● TO DO
Go through the entries below. Copy each line in which "prototyping" appears.

DATA EXTRACTS: Begin

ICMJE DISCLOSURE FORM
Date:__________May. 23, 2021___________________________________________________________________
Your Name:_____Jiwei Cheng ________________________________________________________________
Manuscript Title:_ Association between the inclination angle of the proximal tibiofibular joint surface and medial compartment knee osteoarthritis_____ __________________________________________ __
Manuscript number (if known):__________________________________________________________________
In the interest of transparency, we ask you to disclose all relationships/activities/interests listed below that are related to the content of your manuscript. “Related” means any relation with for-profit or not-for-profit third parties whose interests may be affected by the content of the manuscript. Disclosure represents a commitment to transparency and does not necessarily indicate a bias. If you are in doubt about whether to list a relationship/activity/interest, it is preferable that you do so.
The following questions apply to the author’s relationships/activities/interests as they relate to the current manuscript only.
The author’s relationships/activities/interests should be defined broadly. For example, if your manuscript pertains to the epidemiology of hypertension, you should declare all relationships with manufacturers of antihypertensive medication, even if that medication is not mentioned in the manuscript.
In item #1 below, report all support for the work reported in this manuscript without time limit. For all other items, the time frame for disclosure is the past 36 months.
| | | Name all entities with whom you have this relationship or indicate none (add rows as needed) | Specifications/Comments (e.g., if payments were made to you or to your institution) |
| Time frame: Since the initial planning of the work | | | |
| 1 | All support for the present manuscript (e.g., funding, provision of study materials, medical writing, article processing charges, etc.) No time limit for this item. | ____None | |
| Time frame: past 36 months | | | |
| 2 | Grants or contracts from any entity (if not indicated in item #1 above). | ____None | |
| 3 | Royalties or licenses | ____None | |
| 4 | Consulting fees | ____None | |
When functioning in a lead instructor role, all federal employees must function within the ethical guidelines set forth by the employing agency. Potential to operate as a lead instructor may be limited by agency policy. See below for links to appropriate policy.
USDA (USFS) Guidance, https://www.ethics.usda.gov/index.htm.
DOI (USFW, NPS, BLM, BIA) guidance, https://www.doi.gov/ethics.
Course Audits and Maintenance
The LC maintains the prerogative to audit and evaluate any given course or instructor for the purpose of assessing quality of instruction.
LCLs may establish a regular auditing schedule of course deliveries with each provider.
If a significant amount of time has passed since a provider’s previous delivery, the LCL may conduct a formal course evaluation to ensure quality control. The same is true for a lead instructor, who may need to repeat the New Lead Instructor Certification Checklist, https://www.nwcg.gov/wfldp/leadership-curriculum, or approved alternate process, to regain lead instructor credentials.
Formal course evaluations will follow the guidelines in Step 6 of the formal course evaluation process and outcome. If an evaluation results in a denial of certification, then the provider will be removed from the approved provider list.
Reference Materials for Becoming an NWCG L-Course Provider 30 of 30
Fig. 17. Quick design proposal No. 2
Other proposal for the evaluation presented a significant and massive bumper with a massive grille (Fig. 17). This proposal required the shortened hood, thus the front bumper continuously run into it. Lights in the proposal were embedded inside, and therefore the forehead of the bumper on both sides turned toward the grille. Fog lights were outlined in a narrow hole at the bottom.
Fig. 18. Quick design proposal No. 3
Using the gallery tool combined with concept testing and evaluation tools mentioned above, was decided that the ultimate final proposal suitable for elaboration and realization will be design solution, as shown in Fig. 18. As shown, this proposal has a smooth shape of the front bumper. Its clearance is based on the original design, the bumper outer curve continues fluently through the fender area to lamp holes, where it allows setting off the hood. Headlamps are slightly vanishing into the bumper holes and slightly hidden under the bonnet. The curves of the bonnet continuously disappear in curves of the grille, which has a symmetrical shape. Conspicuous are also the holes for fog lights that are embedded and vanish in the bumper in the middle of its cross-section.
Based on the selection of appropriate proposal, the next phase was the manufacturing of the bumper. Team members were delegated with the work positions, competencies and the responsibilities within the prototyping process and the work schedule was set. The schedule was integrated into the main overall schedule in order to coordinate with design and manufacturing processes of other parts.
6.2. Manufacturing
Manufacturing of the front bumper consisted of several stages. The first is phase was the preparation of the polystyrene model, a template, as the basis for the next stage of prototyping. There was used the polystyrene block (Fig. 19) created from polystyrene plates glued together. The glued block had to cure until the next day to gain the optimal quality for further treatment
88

DATA EXTRACTS: End

● COMPLETED EXERCISE
Based on the selection of appropriate proposal, the next phase was the manufacturing of the bumper. Team members were delegated with the work positions, competencies and the responsibilities within the prototyping process and the work schedule was set. The schedule was integrated into the main overall schedule in order to coordinate with design and manufacturing processes of other parts.
Manufacturing of the front bumper consisted of several stages. The first is phase was the preparation of the polystyrene model, a template, as the basis for the next stage of prototyping. There was used the polystyrene block (Fig. 19) created from polystyrene plates glued together. The glued block had to cure until the next day to gain the optimal quality for further treatment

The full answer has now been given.